Avis d’information sur les textes applicables à l’entreprise : son absence n’entraîne pas l’inopposabilité des accords concernés

Qualité de vie au travail

- Auteur(e) : Evdokia Maria Liakopoulou

Les textes conventionnels applicables à l’entreprise peuvent-ils être opposables aux salaries, même si toutes les formalités d'information n'ont pas été respectées ? Telle était la question à laquelle, la Cour de Cassation, a été invitée à répondre.

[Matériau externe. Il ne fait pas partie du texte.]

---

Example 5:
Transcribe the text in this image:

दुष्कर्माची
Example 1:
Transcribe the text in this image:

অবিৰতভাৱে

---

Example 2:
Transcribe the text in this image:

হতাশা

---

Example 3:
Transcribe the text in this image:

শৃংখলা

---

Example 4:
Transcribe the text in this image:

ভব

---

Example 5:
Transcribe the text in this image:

Dans un arrêt rendu le 5 juillet 2023, la Haute juridiction juge que l’absence de ces formalités n’entraine pas l’inopposabilité des textes conventionnels aux salariés, dans la mesure où ceux-ci en avaient bien eu connaissance dans les faits.

Pour rappel :

Selon l’article L2262-5 du Code du travail :

« Les conditions d'information des salariés et des représentants du personnel sur le droit conventionnel applicable dans l'entreprise et l'établissement sont définies par convention de branche ou accord professionnel.

En l'absence de convention ou d'accord, les modalités d'information relatives aux textes conventionnels applicables sont définies par voie réglementaire ».

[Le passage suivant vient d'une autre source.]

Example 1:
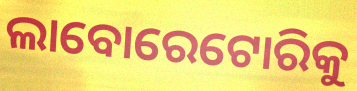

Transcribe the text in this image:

ଲାବୋରେଟୋରିକୁ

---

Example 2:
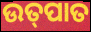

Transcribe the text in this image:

ଉତ୍‌ପାତ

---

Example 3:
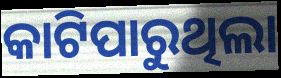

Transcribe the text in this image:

କାଟିପାରୁଥିଲା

Ainsi à ce titre, l’article R2262-1 du même Code dispose que :

« A défaut d'autres modalités prévues par une convention ou un accord conclu en application de l'article L. 2262-5, l'employeur :

1° Donne au salarié au moment de l'embauche une notice l'informant des textes conventionnels applicables dans l'entreprise ou l'établissement ;

2° Tient un exemplaire à jour de ces textes à la disposition des salariés sur le lieu de travail ;

3° Met sur l'intranet, dans les entreprises dotées de ce dernier, un exemplaire à jour des textes. ».

In fine, selon l’article R2262-3 du Code du travail, dans sa version du 01 mai 2008, applicable en l’espèce :

« Un avis est affiché aux emplacements réservés aux communications destinées au personnel.

Cet avis comporte l'intitulé des conventions et des accords applicables dans l'établissement. La mention générique « Accords nationaux interprofessionnels » peut être substituée à l'intitulé des accords de cette catégorie.

L'avis précise où les textes sont tenus à la disposition des salariés sur le lieu de travail ainsi que les modalités leur permettant de les consulter pendant leur temps de présence. ».

A noter qu’après l’entrée en vigueur d'un décret du 20 octobre 2016, ledit avis est désormais communiqué par tout moyen aux salariés.

En l’espèce, un salarié engagé en qualité d'agent de télésurveillance, a saisi les juges prud’homaux pour contester l’application d’un accord de modulation du temps de travail et obtenir des sommes au titre des heures supplémentaires, congés payés afférents et au titre du dépassement des durées maximales de travail. Le salarié soutenait que ledit accord n’avait pas fait l’objet de l’avis informatif exigé par le Code du travail et, qu’ainsi, l’employeur n’avait pas satisfait à l’intégralité de ses obligations d’information.

La Cour d’appel donne droit à sa demande, en estimant que l’accord litigieux lui était inopposable. En effet, la Cour relève que, même si ledit accord était à la disposition des salariés dans la salle de pause et mentionné dans le contrat du travail du salarié, « il ne ressort pas […] que cette mise à disposition a fait l'objet de l'avis prescrit par l'article R. 2262-3 précité, ni que [le salarié] en avait connaissance ». L’employeur s’est pourvu ainsi en cassation.

La Cour de Cassation rejette pourtant l’argumentation des juges du fond. Tout en rappelant les modalités d’information sur les textes conventionnels applicables, exigées par le Code du travail, elle en fait une interprétation moins formaliste. La Cour juge en effet que « le salarié avait été informé au moment de son embauche du texte conventionnel applicable dans l'entreprise », et que « celui-ci (l’accord) était mis à disposition en salle de pause, en sorte qu'il était accessible ».